Reproduce the data below with each occurrence of "hatch" changed to "fill" and every other character left intact. Omit the pictures from the output.

— start of EXTRACTED RECORDS —

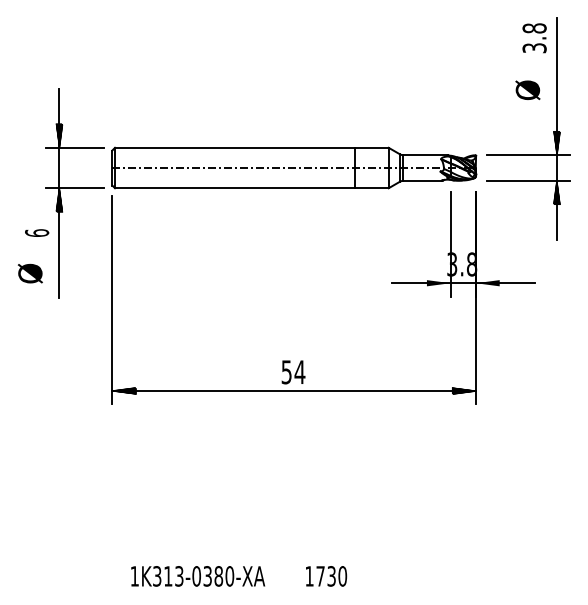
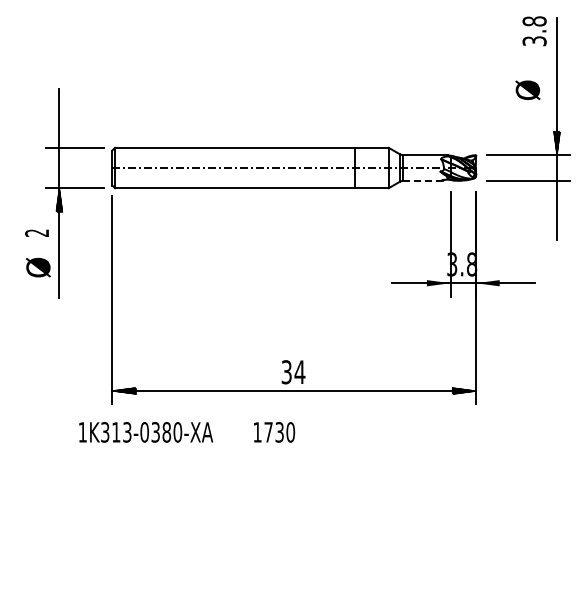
text at (534, 38) position: (534, 38) -> (534, 31)
hatch at (59, 135): present -> none
line at (422, 180): solid -> dashed
hatch at (556, 192): present -> none
text at (37, 232): 6 -> 2
text at (29, 273) position: (29, 273) -> (37, 267)
text at (286, 371): 54 -> 34
text at (239, 576) position: (239, 576) -> (187, 432)
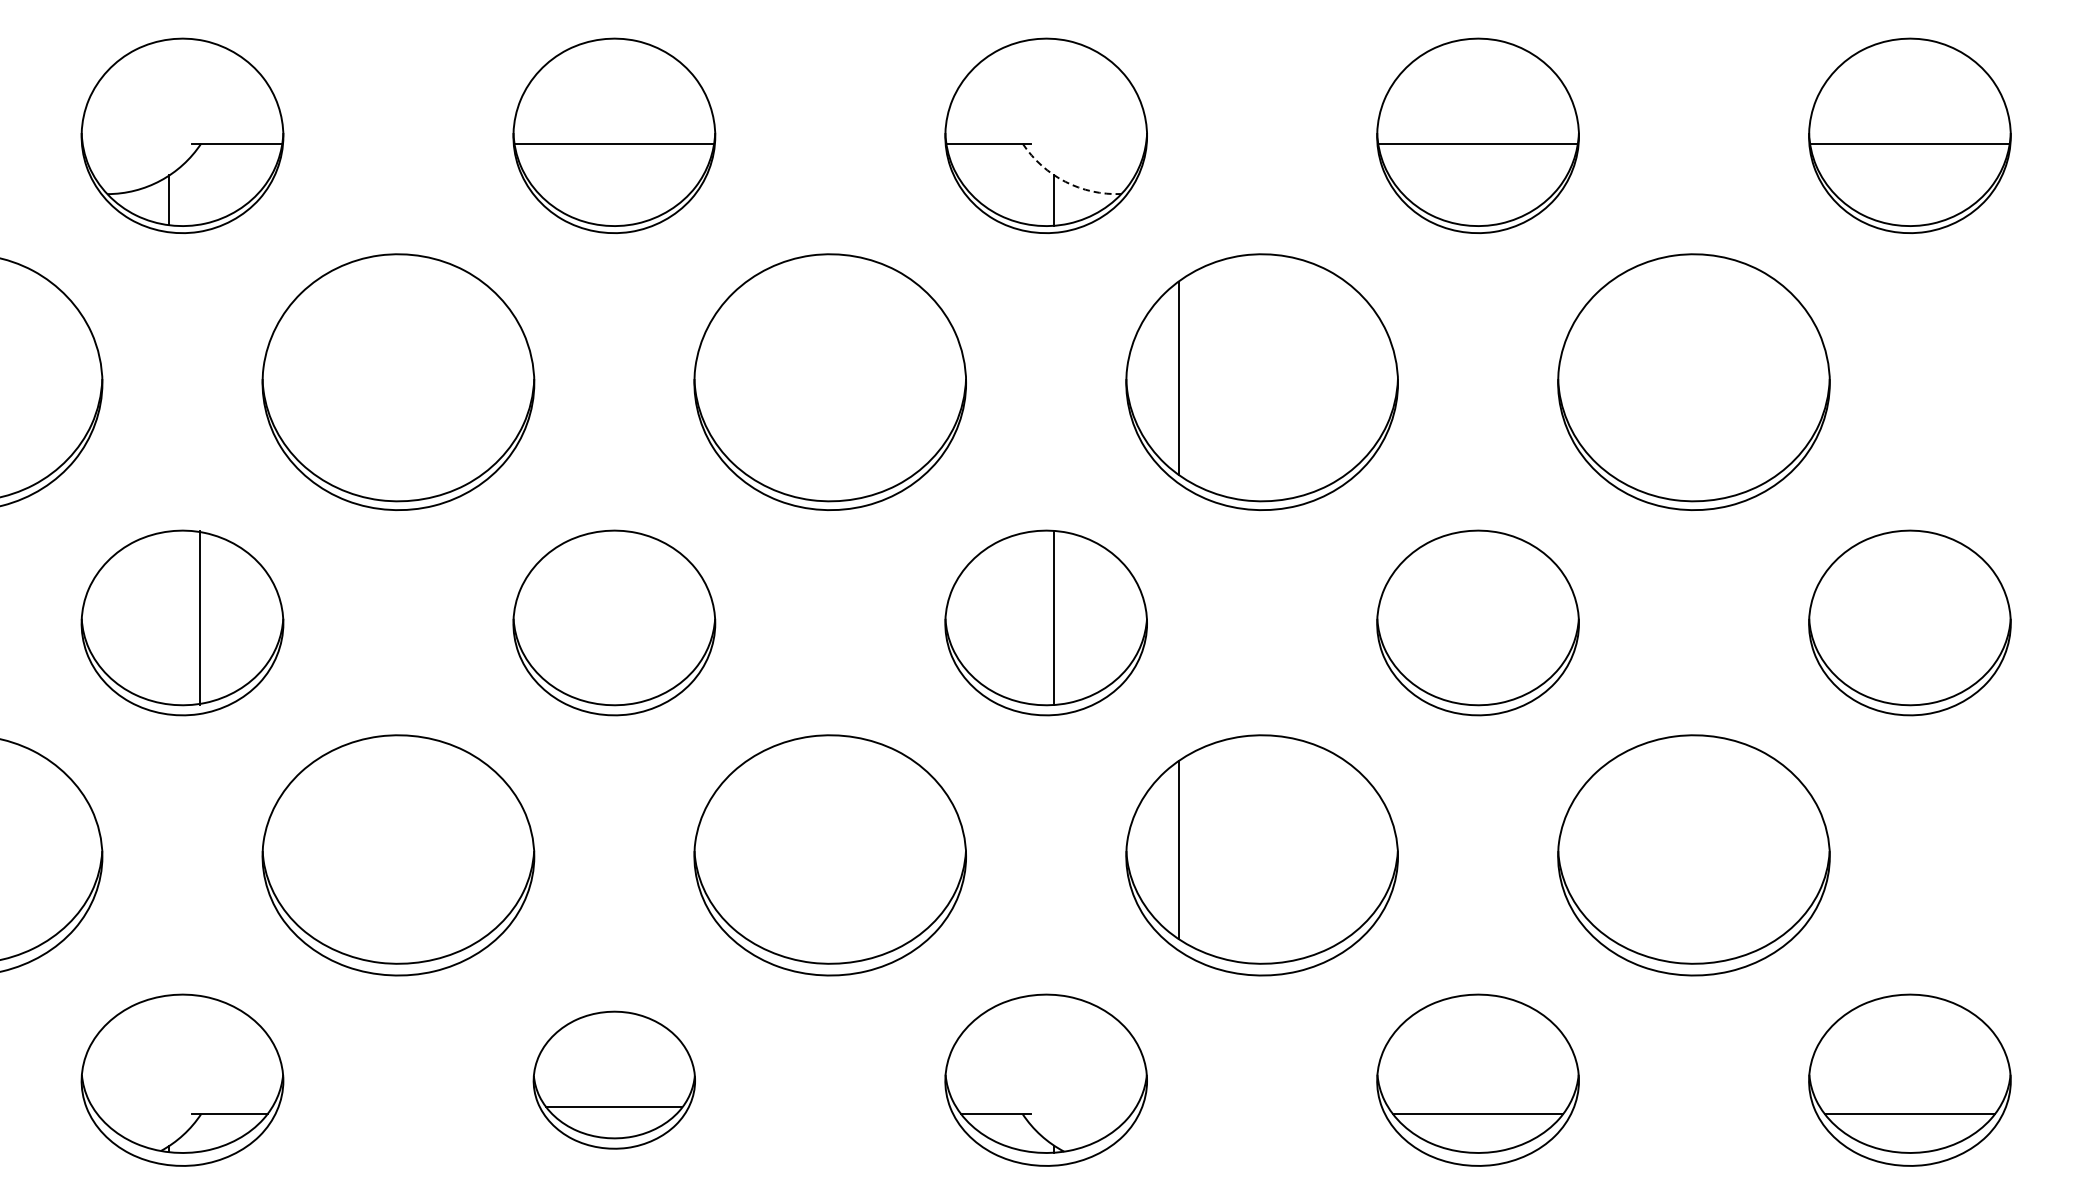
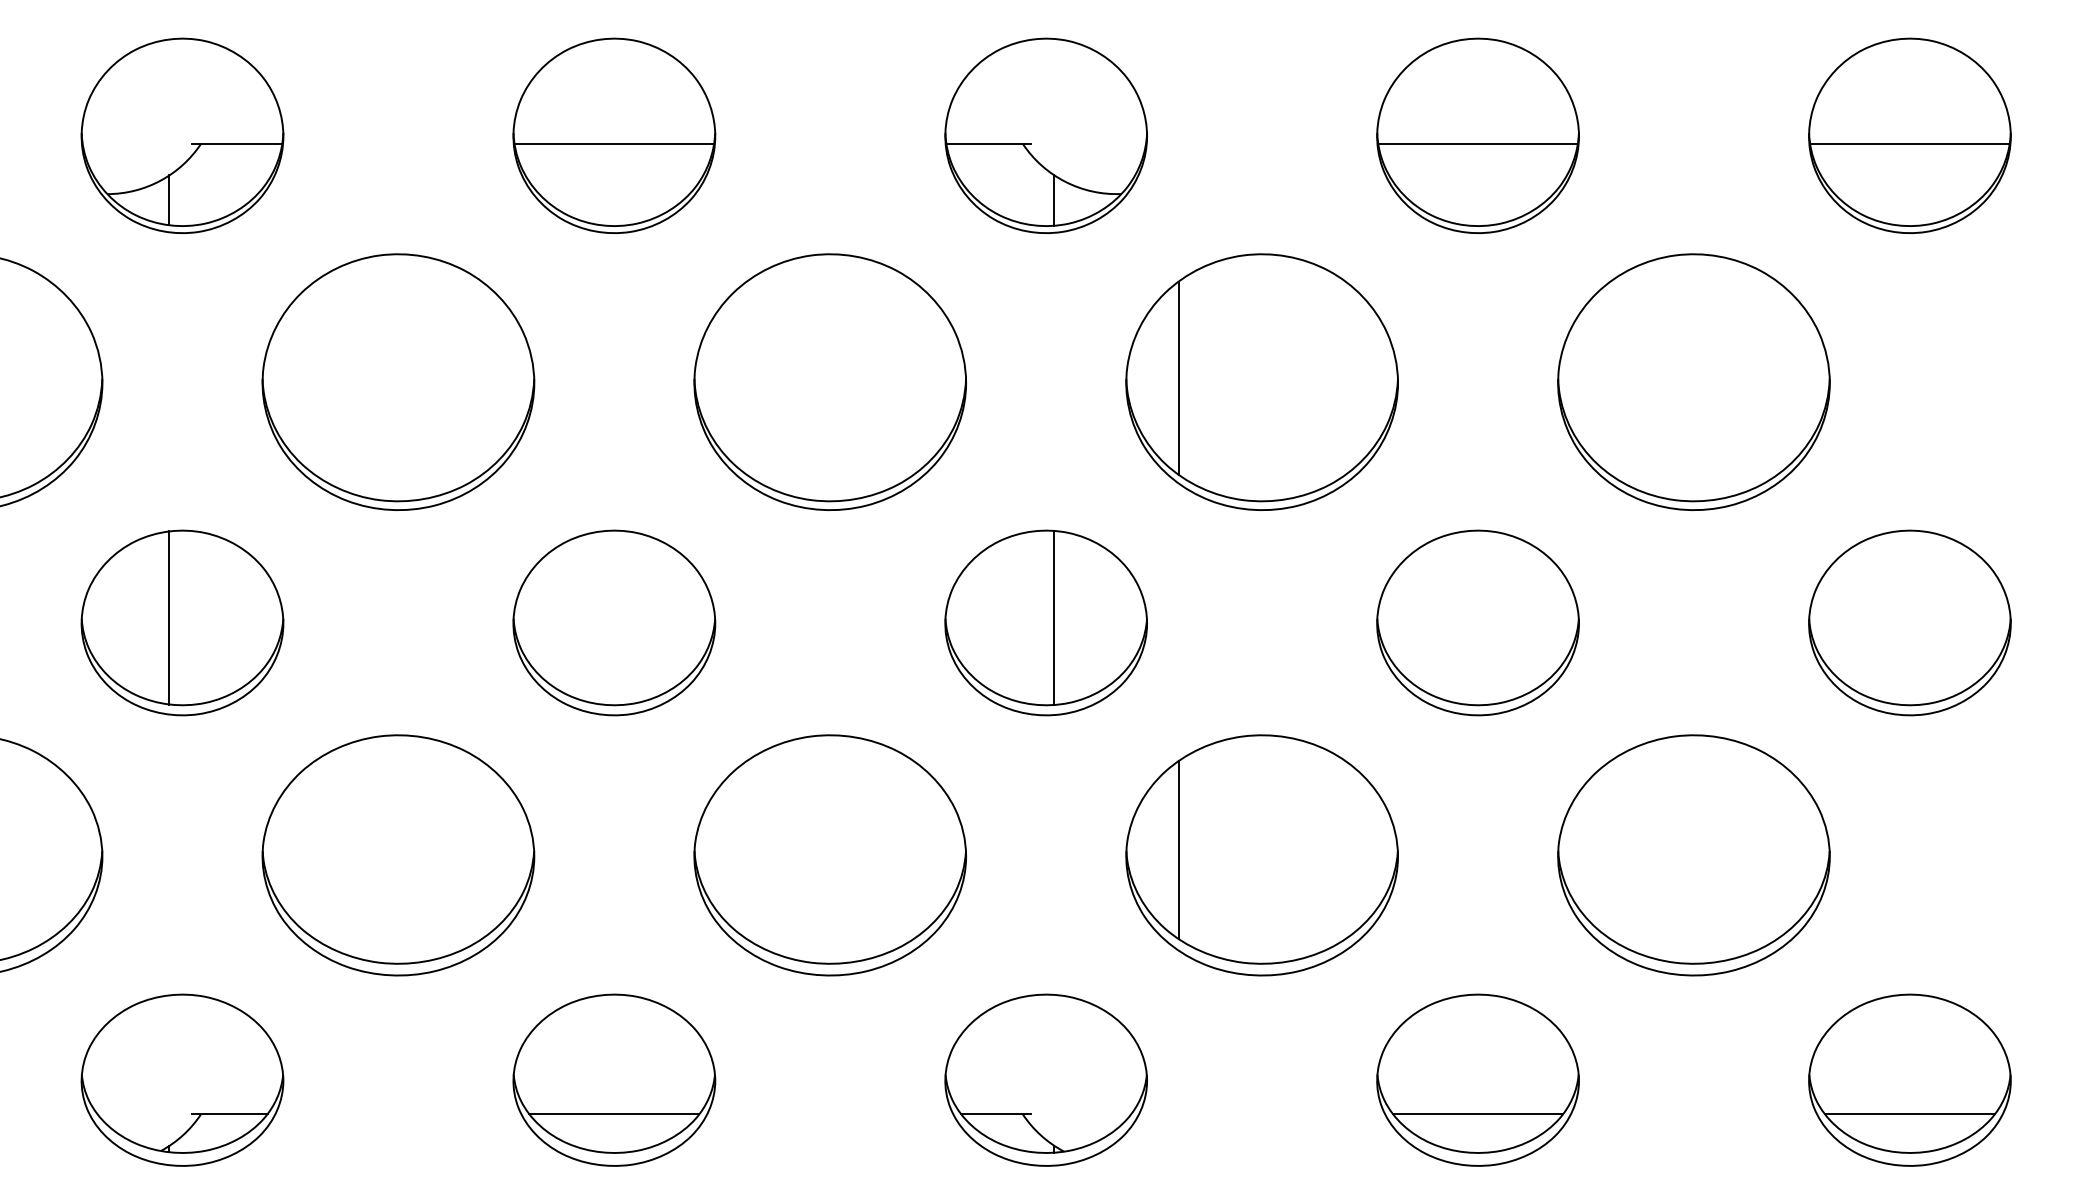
arc at (1065, 181): dashed -> solid
line at (200, 617) position: (200, 617) -> (169, 617)
part at (613, 1079) size: 164x140 px -> 205x174 px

— end of EXTRACTED RECORDS —

SOLUTION BELOW:
text at (534, 38) position: (534, 38) -> (534, 31)
fill at (59, 135): present -> none
line at (422, 180): solid -> dashed
fill at (556, 192): present -> none
text at (37, 232): 6 -> 2
text at (29, 273) position: (29, 273) -> (37, 267)
text at (286, 371): 54 -> 34
text at (239, 576) position: (239, 576) -> (187, 432)
arc at (1065, 181): dashed -> solid
line at (200, 617) position: (200, 617) -> (169, 617)
part at (613, 1079) size: 164x140 px -> 205x174 px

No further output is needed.